(Instructions for the task): Begin with the opening line of the records and extract each line through the one holding "cannot claim parity with those who worked co"; pictures are not part of the copy.

::: The data :::

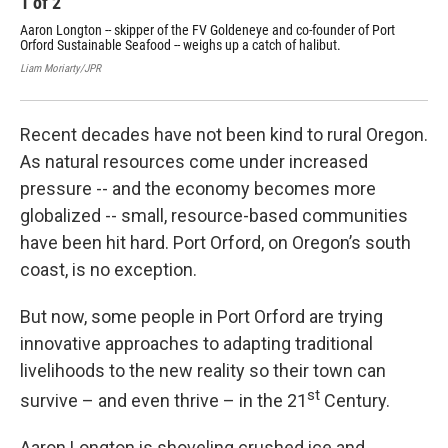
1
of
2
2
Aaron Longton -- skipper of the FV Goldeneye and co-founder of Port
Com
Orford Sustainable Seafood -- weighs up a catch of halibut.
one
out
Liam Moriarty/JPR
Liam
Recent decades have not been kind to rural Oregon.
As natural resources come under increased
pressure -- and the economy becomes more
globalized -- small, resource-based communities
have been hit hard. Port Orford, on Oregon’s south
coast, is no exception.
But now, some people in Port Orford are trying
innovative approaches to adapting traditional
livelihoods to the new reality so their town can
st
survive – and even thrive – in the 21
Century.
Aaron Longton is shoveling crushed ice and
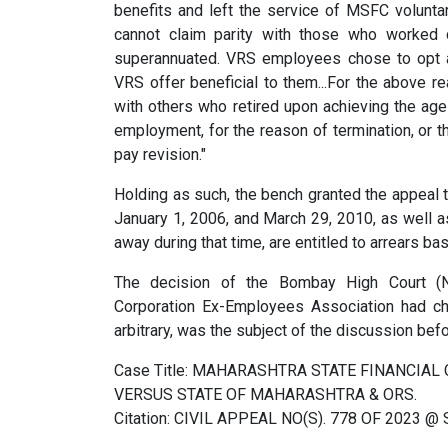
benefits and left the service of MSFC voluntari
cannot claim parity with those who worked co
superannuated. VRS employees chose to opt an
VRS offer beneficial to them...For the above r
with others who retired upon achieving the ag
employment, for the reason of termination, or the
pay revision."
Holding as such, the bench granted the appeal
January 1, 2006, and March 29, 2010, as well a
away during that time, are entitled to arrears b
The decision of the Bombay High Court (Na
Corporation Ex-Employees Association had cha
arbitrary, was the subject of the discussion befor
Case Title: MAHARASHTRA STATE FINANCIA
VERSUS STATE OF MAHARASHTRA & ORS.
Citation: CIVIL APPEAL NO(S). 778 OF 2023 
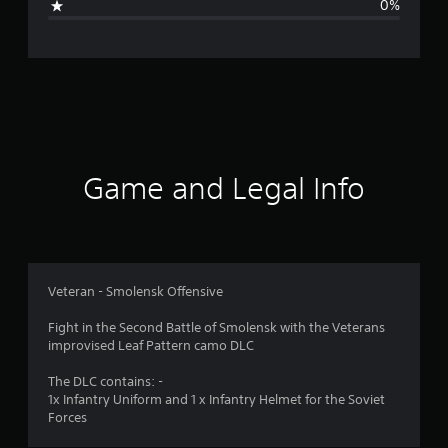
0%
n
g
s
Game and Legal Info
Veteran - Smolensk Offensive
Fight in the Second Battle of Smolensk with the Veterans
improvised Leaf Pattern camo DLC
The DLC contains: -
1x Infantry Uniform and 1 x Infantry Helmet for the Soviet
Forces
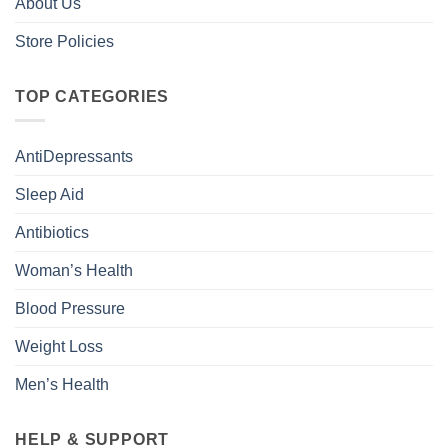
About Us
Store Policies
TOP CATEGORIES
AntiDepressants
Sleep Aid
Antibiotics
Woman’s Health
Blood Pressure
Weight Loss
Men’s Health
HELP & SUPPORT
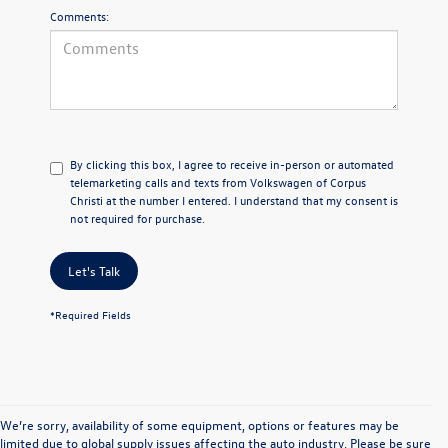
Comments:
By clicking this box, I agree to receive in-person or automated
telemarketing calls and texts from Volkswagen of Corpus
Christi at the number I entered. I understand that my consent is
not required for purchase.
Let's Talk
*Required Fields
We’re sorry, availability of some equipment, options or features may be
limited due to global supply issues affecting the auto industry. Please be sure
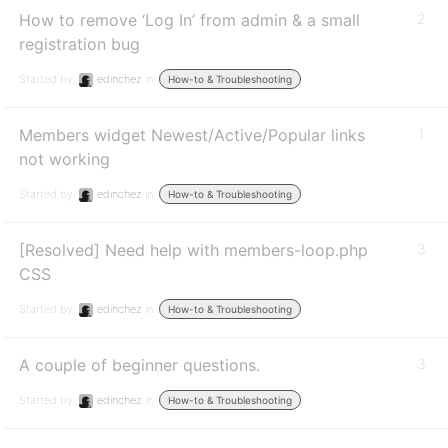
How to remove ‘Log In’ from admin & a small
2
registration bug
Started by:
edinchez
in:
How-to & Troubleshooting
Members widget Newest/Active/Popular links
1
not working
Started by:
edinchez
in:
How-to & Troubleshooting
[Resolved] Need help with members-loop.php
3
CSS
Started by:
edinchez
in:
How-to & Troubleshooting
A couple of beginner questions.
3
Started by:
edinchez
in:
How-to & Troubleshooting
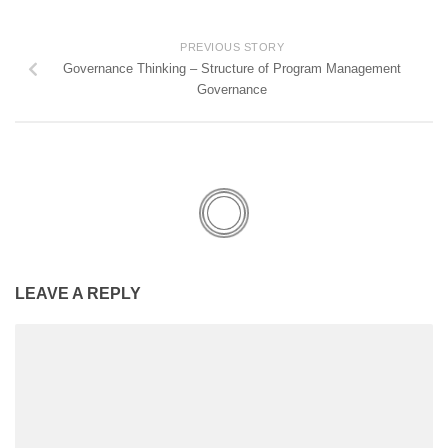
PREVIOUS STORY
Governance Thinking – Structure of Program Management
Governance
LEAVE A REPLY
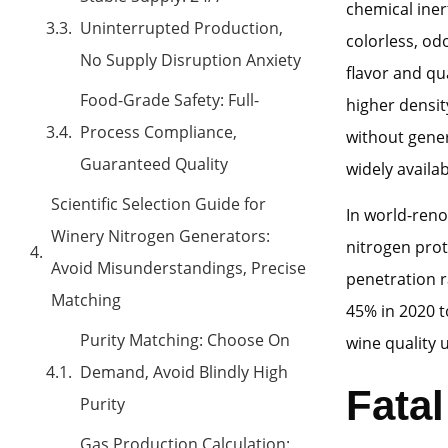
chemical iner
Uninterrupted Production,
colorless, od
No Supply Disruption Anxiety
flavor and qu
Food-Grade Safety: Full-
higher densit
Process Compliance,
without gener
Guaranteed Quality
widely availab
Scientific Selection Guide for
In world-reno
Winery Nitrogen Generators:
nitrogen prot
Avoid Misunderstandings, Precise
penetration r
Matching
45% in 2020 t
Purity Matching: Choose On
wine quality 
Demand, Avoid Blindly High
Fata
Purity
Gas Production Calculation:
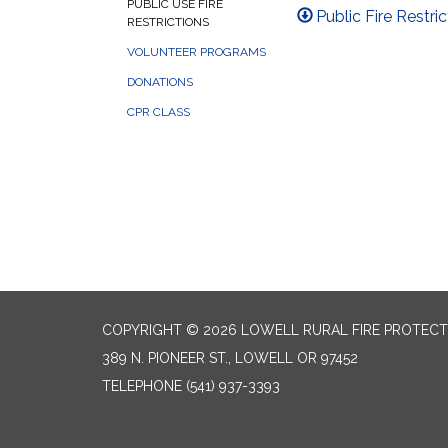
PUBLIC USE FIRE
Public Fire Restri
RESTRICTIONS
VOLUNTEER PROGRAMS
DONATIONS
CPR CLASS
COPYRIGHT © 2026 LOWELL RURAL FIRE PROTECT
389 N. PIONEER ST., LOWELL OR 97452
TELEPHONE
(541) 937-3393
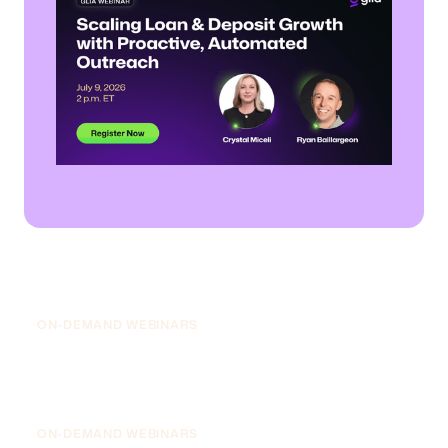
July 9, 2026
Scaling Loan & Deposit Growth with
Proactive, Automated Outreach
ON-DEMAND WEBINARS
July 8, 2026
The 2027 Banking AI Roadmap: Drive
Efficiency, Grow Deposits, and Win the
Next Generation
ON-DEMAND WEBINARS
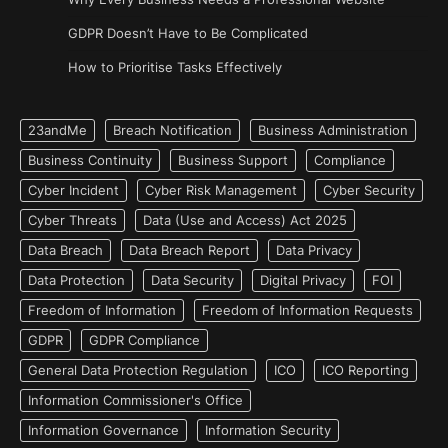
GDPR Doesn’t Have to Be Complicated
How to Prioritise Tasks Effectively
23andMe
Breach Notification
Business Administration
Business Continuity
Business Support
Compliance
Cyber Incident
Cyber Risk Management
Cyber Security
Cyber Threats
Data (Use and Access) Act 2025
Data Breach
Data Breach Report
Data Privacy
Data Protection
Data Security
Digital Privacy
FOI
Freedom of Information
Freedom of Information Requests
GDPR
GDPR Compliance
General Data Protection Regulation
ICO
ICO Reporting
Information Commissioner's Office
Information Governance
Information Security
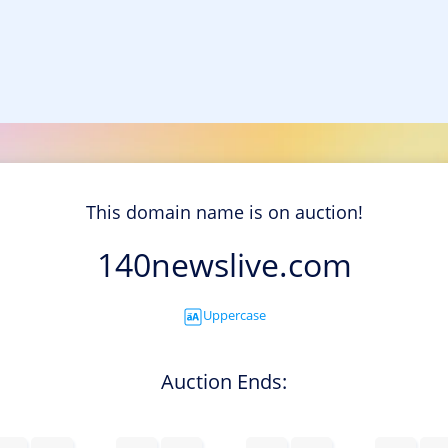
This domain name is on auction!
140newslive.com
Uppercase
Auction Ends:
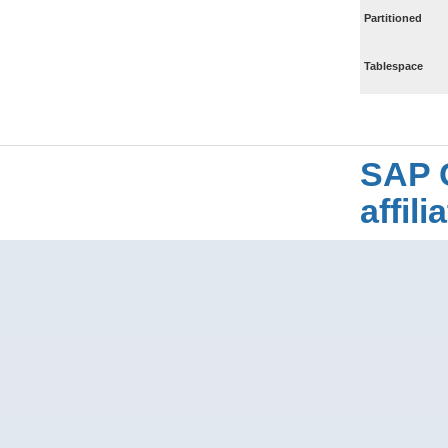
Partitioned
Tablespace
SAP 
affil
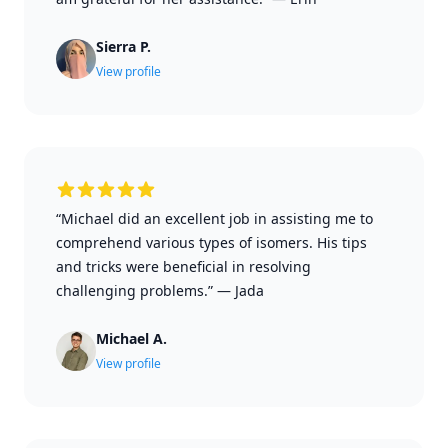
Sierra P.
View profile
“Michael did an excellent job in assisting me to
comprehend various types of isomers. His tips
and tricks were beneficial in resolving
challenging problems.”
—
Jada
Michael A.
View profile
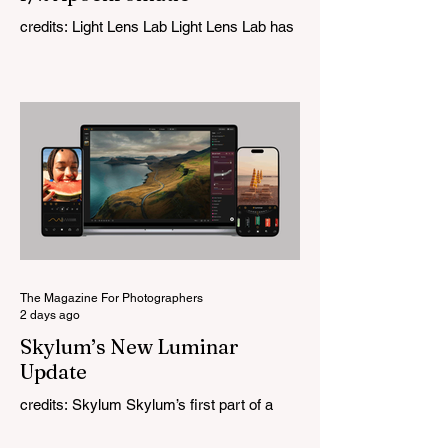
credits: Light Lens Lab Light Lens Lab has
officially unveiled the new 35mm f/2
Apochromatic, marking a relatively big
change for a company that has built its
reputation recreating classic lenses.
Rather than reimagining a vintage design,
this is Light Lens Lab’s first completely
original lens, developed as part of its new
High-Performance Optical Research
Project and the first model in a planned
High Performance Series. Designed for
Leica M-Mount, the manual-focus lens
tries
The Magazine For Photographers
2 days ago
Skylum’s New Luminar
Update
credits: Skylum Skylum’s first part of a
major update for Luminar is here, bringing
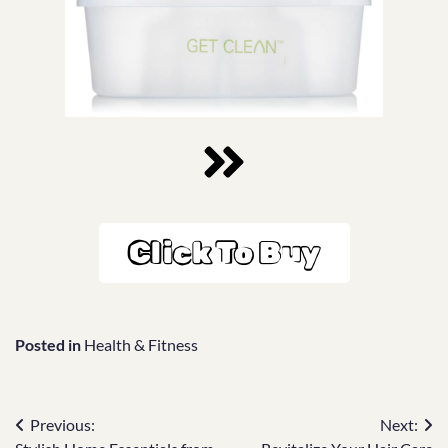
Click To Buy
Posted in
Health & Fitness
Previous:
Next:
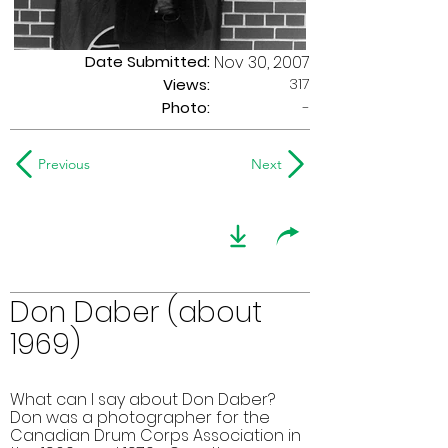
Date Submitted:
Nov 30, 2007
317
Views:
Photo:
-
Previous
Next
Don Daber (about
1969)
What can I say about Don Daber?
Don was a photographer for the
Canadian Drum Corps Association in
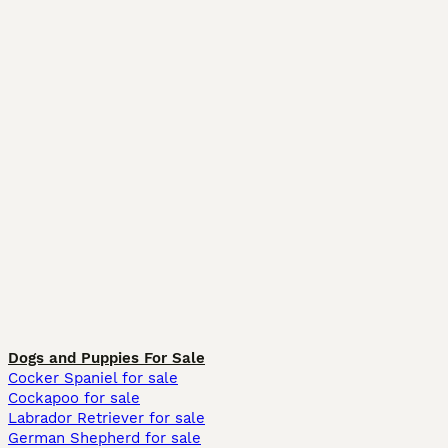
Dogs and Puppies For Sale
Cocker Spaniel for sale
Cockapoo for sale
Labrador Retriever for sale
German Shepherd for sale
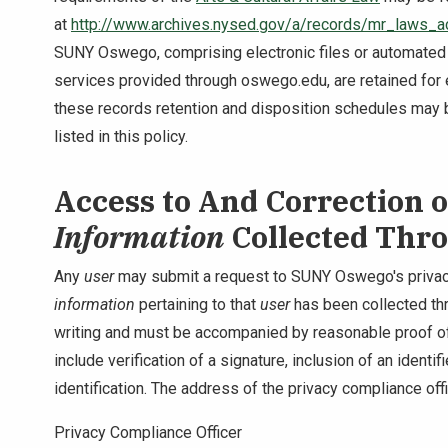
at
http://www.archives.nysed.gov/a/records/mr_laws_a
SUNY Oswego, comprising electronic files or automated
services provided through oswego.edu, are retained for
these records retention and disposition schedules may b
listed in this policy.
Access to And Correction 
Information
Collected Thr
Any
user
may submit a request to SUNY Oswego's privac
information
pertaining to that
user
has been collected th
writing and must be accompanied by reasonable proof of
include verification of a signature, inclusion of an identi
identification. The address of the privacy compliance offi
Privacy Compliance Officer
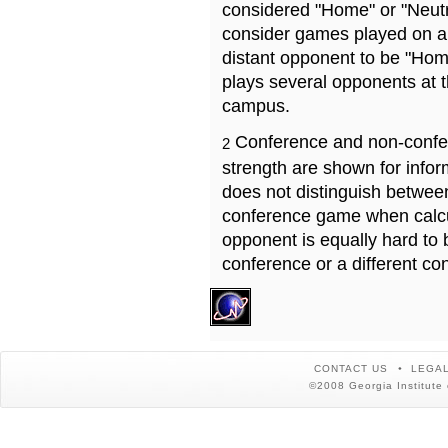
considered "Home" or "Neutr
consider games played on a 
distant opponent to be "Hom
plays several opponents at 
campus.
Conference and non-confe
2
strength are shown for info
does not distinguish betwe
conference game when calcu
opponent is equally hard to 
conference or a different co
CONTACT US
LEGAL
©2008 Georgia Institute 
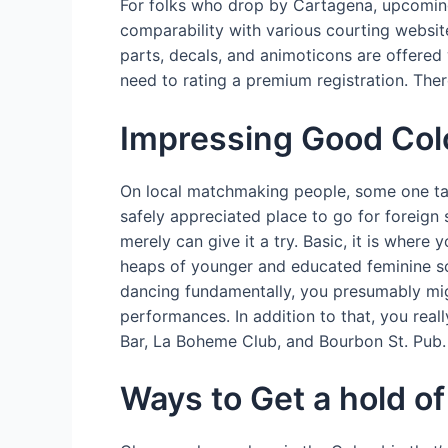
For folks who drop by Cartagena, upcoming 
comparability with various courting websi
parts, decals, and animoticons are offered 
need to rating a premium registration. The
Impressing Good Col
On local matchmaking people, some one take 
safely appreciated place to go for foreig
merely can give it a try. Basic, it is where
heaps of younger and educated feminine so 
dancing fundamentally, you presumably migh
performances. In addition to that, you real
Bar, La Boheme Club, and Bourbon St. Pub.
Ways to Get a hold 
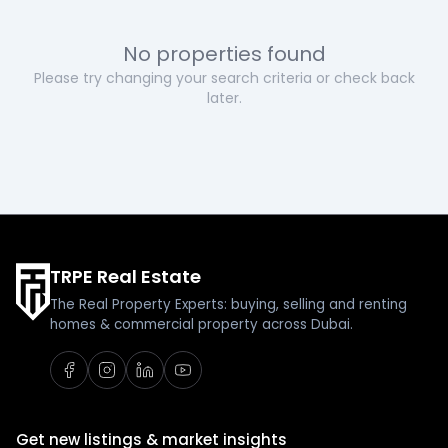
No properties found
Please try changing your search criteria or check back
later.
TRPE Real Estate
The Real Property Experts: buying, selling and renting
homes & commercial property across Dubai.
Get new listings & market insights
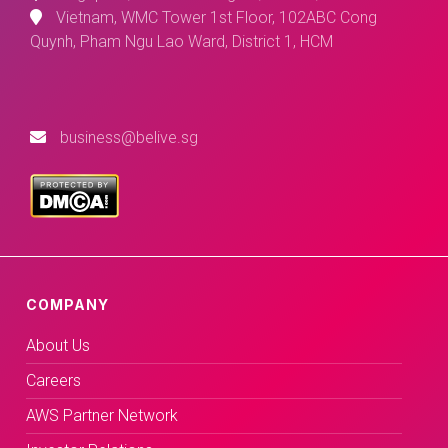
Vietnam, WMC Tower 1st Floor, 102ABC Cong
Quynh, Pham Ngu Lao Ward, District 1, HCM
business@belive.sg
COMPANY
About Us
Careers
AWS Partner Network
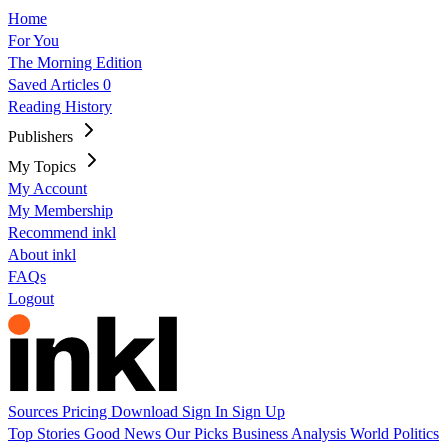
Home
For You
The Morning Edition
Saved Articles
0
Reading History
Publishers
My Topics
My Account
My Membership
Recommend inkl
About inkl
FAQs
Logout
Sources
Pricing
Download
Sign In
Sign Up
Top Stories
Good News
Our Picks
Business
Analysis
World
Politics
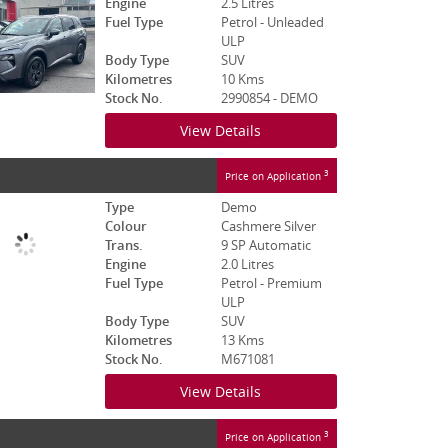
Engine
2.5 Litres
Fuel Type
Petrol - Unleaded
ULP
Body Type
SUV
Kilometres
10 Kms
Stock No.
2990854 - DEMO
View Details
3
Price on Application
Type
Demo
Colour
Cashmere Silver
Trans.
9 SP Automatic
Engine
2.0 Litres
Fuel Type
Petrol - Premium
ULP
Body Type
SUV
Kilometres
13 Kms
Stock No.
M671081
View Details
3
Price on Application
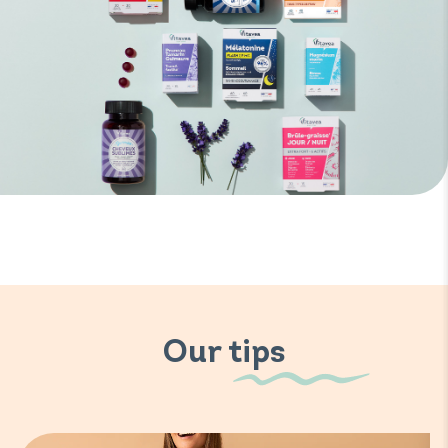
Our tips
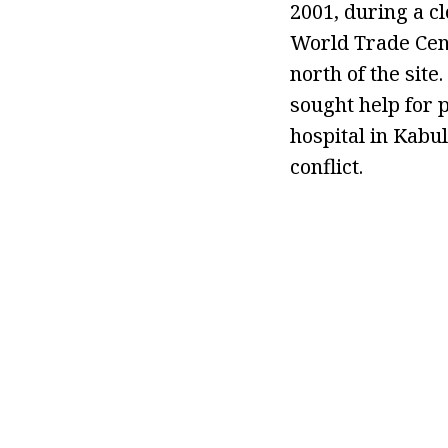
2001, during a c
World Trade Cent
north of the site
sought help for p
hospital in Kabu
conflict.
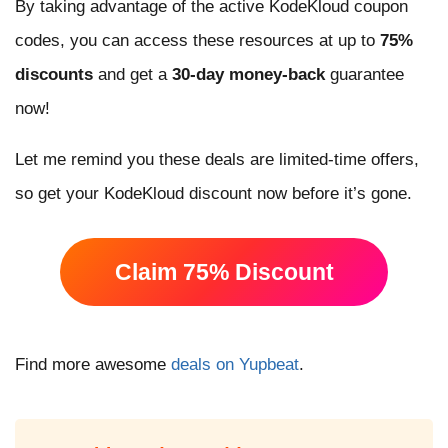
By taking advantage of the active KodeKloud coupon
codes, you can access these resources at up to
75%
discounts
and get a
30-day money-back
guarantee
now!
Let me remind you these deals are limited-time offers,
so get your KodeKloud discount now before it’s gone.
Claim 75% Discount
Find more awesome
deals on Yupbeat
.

:::

(Reply to the exercise):
1
of
2
2
Aaron Longton -- skipper of the FV Goldeneye and co-founder of Port
Com
Orford Sustainable Seafood -- weighs up a catch of halibut.
one
out
Liam Moriarty/JPR
Liam
Recent decades have not been kind to rural Oregon.
As natural resources come under increased
pressure -- and the economy becomes more
globalized -- small, resource-based communities
have been hit hard. Port Orford, on Oregon’s south
coast, is no exception.
But now, some people in Port Orford are trying
innovative approaches to adapting traditional
livelihoods to the new reality so their town can
st
survive – and even thrive – in the 21
Century.
Aaron Longton is shoveling crushed ice and
benefits and left the service of MSFC voluntari
cannot claim parity with those who worked co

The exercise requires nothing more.